R Tutorials--Model Formulae

MODEL FORMULAE

This is a short tutorial on writing model formulae for ANOVA and regression analyses. It will be linked to from those tutorials, but you are welcome to read it just for kicks if you'd like.

R functions such as aov(), lm(), and glm() use a formula interface to specify the variables to be included in the analysis. The formula determines the model that will be built and tested by the R procedure. The basic format of such a formula is...

response variable ~ explanatory variables

The tilde (the symbol between the response and explanatory variables) should be read "is modeled by" or "is modeled as a function of." The trick is in how the explanatory variables are specified.

A basis regression analysis would be formulated this way...

y ~ x

...where "x" is the explanatory variable or IV, and "y" is the response variable or DV. Additional explanatory variables would be added in as follows:

y ~ x + z

...which would make this a multiple regression with two predictors. This raises a critical issue that must be understood to get model formulae correct. Symbols used as mathematical operators in other contexts do not have their usual mathematical meaning inside model formulae. The following table lists the meaning of these symbols when used in a formula.

symbol	example	meaning
+	+ x	include this variable
-	- x	delete this variable
:	x : z	include the interaction between these variables
*	x * z	include these variables and the interactions between them
/	x / z	nesting: include z nested within x
\|	x \| z	conditioning: include x given z
^	(u + v + w + z)^3	include these variables and all interactions up to three way
poly	poly(x,3)	polynomial regression: orthogonal polynomials
Error	Error(a/b)	specify an error term
I	I(x*z)	as is: include a new variable consisting of these variables multiplied; I(x^2) means include this variable squared, etc. In other words I( ) isolates the mathematic operations inside it.
1	- 1	intercept: delete the intercept (regress through the origin)

You may have noticed already that some formula structures can be specified in more than one way.

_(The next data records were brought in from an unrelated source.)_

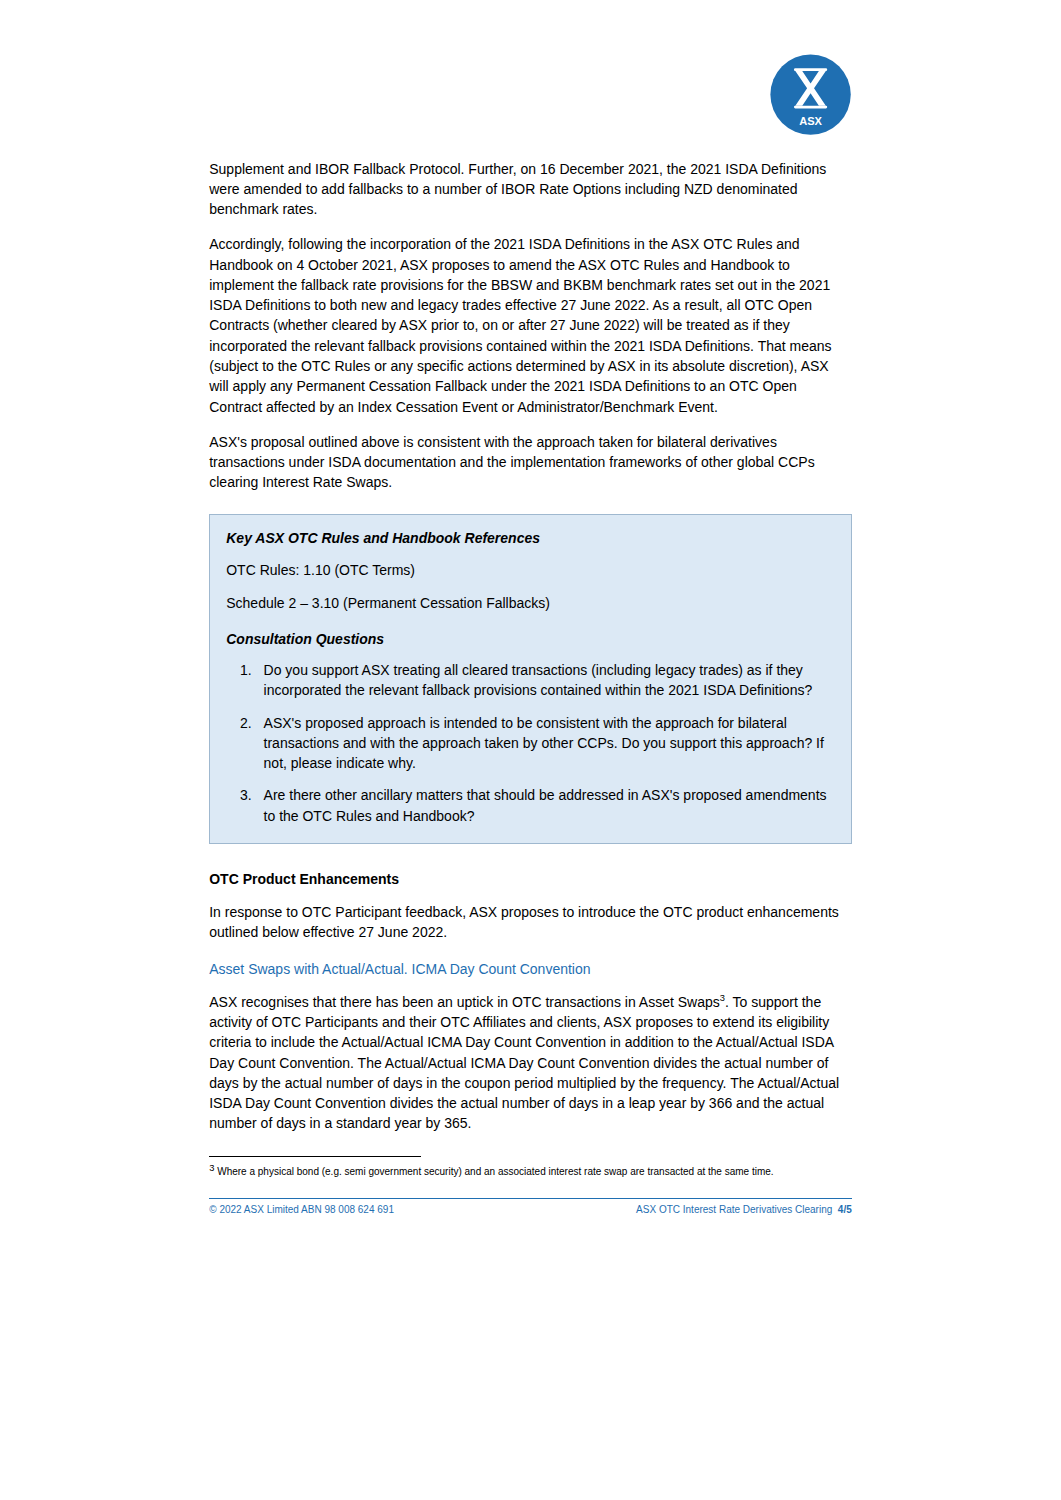ASX
Supplement and IBOR Fallback Protocol. Further, on 16 December 2021, the 2021 ISDA Definitions were amended to add fallbacks to a number of IBOR Rate Options including NZD denominated benchmark rates.
Accordingly, following the incorporation of the 2021 ISDA Definitions in the ASX OTC Rules and Handbook on 4 October 2021, ASX proposes to amend the ASX OTC Rules and Handbook to implement the fallback rate provisions for the BBSW and BKBM benchmark rates set out in the 2021 ISDA Definitions to both new and legacy trades effective 27 June 2022. As a result, all OTC Open Contracts (whether cleared by ASX prior to, on or after 27 June 2022) will be treated as if they incorporated the relevant fallback provisions contained within the 2021 ISDA Definitions. That means (subject to the OTC Rules or any specific actions determined by ASX in its absolute discretion), ASX will apply any Permanent Cessation Fallback under the 2021 ISDA Definitions to an OTC Open Contract affected by an Index Cessation Event or Administrator/Benchmark Event.
ASX's proposal outlined above is consistent with the approach taken for bilateral derivatives transactions under ISDA documentation and the implementation frameworks of other global CCPs clearing Interest Rate Swaps.
Key ASX OTC Rules and Handbook References
OTC Rules: 1.10 (OTC Terms)
Schedule 2 – 3.10 (Permanent Cessation Fallbacks)
Consultation Questions
Do you support ASX treating all cleared transactions (including legacy trades) as if they incorporated the relevant fallback provisions contained within the 2021 ISDA Definitions?
ASX's proposed approach is intended to be consistent with the approach for bilateral transactions and with the approach taken by other CCPs. Do you support this approach? If not, please indicate why.
Are there other ancillary matters that should be addressed in ASX's proposed amendments to the OTC Rules and Handbook?
OTC Product Enhancements
In response to OTC Participant feedback, ASX proposes to introduce the OTC product enhancements outlined below effective 27 June 2022.
Asset Swaps with Actual/Actual. ICMA Day Count Convention
ASX recognises that there has been an uptick in OTC transactions in Asset Swaps3. To support the activity of OTC Participants and their OTC Affiliates and clients, ASX proposes to extend its eligibility criteria to include the Actual/Actual ICMA Day Count Convention in addition to the Actual/Actual ISDA Day Count Convention. The Actual/Actual ICMA Day Count Convention divides the actual number of days by the actual number of days in the coupon period multiplied by the frequency. The Actual/Actual ISDA Day Count Convention divides the actual number of days in a leap year by 366 and the actual number of days in a standard year by 365.
3 Where a physical bond (e.g. semi government security) and an associated interest rate swap are transacted at the same time.
© 2022 ASX Limited ABN 98 008 624 691
ASX OTC Interest Rate Derivatives Clearing 4/5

y ~ u + v + w + u:v + u:w + v:w + u:v:w
y ~ u * v * w
y ~ (u + v + w)^3

All three of these specify a model in which the variables "u", "v", "w", and all the interactions between them are included. Any of these formats...

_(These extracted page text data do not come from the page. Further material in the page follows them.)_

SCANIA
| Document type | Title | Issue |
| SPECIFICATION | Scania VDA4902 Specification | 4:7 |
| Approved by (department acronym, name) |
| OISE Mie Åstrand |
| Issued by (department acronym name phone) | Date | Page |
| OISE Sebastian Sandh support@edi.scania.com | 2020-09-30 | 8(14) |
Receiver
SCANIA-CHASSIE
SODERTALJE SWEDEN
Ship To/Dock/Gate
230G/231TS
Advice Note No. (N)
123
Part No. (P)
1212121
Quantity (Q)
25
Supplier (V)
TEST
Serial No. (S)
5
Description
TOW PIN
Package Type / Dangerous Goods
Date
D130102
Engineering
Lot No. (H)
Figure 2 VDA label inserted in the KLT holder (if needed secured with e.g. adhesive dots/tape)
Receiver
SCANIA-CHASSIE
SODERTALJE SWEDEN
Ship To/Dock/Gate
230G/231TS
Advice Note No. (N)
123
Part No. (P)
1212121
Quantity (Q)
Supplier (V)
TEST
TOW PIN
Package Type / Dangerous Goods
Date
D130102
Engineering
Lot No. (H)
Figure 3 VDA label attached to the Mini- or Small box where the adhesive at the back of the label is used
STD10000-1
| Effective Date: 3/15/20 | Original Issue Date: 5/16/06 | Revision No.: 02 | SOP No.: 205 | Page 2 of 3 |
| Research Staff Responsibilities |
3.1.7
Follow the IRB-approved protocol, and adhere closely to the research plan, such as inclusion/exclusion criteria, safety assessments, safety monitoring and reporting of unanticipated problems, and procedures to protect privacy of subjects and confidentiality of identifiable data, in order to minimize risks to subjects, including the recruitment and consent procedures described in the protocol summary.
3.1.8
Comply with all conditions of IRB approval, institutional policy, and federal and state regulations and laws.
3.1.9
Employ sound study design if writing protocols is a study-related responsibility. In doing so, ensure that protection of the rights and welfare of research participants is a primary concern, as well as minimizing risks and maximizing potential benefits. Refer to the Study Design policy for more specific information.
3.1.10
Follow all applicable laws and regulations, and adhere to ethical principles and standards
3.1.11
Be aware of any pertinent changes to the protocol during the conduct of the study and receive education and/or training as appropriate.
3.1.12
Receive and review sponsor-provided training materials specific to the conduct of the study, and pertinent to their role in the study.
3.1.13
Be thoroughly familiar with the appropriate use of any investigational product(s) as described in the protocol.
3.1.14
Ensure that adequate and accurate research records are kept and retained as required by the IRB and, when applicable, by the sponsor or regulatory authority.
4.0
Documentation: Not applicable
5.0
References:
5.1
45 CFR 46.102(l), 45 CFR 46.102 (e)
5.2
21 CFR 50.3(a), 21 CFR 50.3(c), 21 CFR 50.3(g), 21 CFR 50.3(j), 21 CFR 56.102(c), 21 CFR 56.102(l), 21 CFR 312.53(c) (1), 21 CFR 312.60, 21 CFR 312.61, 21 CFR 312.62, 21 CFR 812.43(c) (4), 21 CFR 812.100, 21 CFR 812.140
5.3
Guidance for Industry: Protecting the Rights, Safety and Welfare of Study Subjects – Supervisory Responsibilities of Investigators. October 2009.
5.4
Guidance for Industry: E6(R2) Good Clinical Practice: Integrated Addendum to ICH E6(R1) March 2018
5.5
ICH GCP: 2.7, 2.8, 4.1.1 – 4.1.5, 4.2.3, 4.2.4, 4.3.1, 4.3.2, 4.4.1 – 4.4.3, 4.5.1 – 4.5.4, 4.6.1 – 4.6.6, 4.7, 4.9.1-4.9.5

y ~ u + v + w + u:v + u:w + v:w
y ~ u * v * w - u:v:w
y ~ (u + v + w)^2

...would delete the three way interaction but include the two way interactions.

The nature of the variables--binary, categorial (factors), numerical--will determine the nature of the analysis. For example, if "u" and "v" are factors...

y ~ u + v

...dictates an analysis of variance (without the interaction term). If "u" and "v" are numerical, the same formula would dictate a multiple regression. If "u" is numerical and "v" is a factor, then an analysis of covariance is dictated.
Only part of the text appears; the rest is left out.